Let me introduce myself. I know next to nothing about
apartheid. I don't know how it felt to be its victim, how the system
worked in practice, the extent to which boycotts brought it down. I can
bring little of value to the intense current debate over apartheid,
whether or not the word applies to Israel's relationship to the
Palestinians, or may apply soon, or never will.
I do, however, know something about occupation.
And
not only because I spent so much of my life in an IDF uniform,
occupying. Southern Lebanon, northern Sinai, Hebron to Abu Dis, Gaza to
the Golan - if Israel's captured it, I've occupied it.
I
understand why it is so important for some people to prove that Israel
is an apartheid state, and why others recoil from the word. Apartheid is
an obscenity. An ugly, malignant lesion of a word. A time bomb.
Apartheid is an internationally recognized synonym for politically
rooted crimes against humanity, for maliciously oppressive segregation
of such magnitude that the nation which practices it, begs to be shunned
as a pariah, a leper state, a moral menace, unworthy to exist.
By
contrast, just as we have learned to, for lack of a better term, live
with occupation, we have learned over time to live with the word. The
very fact that "occupation" tends to connote something temporary, helps
ease the processes through which it is fast becoming not only permanent,
but seemingly irreversible.
We've
learned to live with the idea that occupation exists solely for the
sake of the settlement enterprise – and with the fact that both
occupation and settlement blacken Israel's name as nothing else.

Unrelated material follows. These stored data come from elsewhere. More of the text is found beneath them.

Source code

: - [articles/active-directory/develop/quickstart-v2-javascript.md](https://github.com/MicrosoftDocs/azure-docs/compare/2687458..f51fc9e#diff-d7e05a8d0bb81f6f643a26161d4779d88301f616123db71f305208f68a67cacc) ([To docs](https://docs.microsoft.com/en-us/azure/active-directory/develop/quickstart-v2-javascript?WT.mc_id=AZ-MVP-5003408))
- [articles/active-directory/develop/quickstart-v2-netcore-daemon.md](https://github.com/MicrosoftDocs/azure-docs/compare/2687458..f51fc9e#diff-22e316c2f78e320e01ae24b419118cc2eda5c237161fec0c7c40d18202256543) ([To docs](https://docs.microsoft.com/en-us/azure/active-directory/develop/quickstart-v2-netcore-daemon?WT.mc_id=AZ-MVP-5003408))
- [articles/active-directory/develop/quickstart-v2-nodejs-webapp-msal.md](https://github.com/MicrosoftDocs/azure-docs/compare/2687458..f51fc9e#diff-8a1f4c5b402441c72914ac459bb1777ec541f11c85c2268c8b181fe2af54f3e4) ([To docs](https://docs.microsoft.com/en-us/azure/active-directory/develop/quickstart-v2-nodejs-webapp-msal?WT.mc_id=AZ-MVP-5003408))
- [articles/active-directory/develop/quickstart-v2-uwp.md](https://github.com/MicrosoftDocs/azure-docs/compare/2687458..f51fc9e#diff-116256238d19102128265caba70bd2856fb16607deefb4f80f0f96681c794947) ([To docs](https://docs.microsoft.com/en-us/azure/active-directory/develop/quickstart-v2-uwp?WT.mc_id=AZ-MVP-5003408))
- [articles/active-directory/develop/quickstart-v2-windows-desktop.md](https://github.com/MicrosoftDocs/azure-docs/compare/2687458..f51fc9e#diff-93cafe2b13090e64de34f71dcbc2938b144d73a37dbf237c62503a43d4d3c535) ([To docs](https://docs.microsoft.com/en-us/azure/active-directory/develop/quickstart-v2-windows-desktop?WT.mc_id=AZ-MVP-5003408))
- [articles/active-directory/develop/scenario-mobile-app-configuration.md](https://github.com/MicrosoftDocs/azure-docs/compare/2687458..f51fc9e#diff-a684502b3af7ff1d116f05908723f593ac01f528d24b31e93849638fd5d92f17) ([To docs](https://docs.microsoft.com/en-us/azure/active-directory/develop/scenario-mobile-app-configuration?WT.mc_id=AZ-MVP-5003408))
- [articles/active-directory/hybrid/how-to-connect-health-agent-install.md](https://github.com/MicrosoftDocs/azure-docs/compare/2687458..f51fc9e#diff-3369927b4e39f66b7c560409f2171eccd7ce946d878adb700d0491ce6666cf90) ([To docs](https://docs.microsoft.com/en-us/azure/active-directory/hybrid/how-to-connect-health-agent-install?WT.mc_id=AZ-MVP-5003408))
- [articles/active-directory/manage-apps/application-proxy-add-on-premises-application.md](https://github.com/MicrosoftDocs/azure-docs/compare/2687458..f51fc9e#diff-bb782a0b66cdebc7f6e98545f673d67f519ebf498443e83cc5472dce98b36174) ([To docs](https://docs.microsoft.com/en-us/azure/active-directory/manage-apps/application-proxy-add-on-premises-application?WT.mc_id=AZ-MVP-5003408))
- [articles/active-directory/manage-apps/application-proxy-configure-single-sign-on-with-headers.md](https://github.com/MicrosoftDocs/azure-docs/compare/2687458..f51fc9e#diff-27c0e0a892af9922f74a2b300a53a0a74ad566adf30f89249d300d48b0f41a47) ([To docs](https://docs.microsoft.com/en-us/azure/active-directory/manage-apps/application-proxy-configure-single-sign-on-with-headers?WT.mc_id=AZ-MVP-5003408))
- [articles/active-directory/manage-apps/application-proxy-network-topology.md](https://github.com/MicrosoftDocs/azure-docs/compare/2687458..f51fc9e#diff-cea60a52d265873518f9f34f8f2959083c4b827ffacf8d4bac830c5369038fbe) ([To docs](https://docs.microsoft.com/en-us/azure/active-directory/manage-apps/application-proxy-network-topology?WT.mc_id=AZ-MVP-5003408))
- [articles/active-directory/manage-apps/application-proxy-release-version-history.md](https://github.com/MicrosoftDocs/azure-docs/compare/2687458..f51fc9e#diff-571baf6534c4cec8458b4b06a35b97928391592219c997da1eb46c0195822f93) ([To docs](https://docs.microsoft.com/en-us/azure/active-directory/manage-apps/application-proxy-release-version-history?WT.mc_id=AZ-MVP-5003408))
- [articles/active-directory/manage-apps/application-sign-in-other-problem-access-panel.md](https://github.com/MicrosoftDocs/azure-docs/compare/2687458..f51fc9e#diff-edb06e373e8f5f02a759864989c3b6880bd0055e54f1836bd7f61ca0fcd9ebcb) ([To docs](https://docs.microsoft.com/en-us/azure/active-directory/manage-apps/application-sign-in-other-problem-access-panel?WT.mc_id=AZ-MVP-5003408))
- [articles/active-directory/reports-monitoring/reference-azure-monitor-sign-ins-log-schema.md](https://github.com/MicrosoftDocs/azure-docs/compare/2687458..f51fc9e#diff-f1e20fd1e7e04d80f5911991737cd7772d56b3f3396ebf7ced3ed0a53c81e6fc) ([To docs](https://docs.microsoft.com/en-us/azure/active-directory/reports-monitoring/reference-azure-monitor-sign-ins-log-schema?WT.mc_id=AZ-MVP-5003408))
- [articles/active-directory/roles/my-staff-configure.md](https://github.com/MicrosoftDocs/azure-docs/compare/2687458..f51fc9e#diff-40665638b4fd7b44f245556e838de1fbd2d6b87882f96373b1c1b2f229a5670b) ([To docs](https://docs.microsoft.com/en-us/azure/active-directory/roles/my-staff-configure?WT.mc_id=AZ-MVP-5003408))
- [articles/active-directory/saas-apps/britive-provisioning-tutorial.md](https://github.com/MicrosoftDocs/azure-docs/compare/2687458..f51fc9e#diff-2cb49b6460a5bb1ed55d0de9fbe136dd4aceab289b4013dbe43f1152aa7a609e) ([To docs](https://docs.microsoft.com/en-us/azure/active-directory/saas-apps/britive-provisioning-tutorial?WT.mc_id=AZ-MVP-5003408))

Settlement and occupation are the essential reasons that Israel stands
accused of apartheid. They are the fuel of boycott. They are our curse.
Without
minimizing the importance of the discussion of whether what Israel is
doing is apartheid or occupation, I believe that the Netanyahu
government - which is doing everything that it can to shore up the
occupation and render it irreversible – actually benefits from the fact
that the debate over the designation apartheid often focuses on – and
dead-ends in - terminology, and not on concrete steps to fight it.
So
here's the opinion of one veteran occupier who doesn't want any
Israelis to spend any more of their lives occupying another people: It
doesn't matter what you call it. Call it Occu-Partheid, if that will in
any way shift the discussion from what to call it, to how to end it.
Why
do I say this? Because I believe with everything I have seen, that the
curse of settlement, the curse of Occupartheid, is no more permanent
than any other. This is what we've all seen, pulling into Sinai and
south Lebanon and Gaza, and later pulling out:
Nothing in the Mideast is irreversible. Nothing in the Mideast is eternal. Nothing in the Mideast is indivisible.
It
may be that Israelis have grown inured to, or literally walled-off
from, the devastating effects of Occupartheid on millions of
Palestinians. But they can feel the costs of Occupartheid to Israel's
security – the drains on military training, morale, the diversion of
tens of thousands of artillery, armor, infantry, even air force
soldiers, to Occupartheid duty for which they are undertrained,
underequipped and emotionally unprepared. They know, better by the year,
the social welfare costs of diverting affordable housing and allotments
for health care, education, and transportation to the settlements.
Every
day, separation wall or no, Israelis still manage to see how
Occupartheid is ruining this place that we love. The ways it drains our
resources, saps our hopes, undermines democracy, and fosters violence,
corruption, racism, and inequality.
For
the last two elections, politicians of the center and center-left,
leading from behind and thus falling behind, chose to bypass and ignore
Occupartheid as a central issue of our time. This, despite polls showing
consistent majority support in Israel for an eventual two-state
solution. This has only emboldened the right to press for ever more
racist and anti-democratic legislation, and ceaseless, heedless new
settlement construction.
If
past experience is any measure, though, the right may be about to blow
it. The crowing victory-lap certainty of Naftali Bennett's recent pronouncements
that the peace process was "suicide" suggests that he believes that
permanent Occupartheid is both sustainable, and the course that most
Israelis want to follow.
It
is neither. Benjamin Netanyahu knows this better than anyone. That's
why he's done everything he can to divert attention from Occupartheid –
paying lip service to two-states while undermining any chance of
progress toward it, all the while desperately pursuing his
The-Sky-Is-Falling policy toward Iran.
What
really terrifies the prime minister is the possibility that the right
Israeli – a leader with courage and charisma and the belief that the
oligarchy of Occupartheid can be dismantled – will come to the fore.
We haven't met that leader yet. But we will. Nothing in the Mideast is permanent. Not even lack of leadership.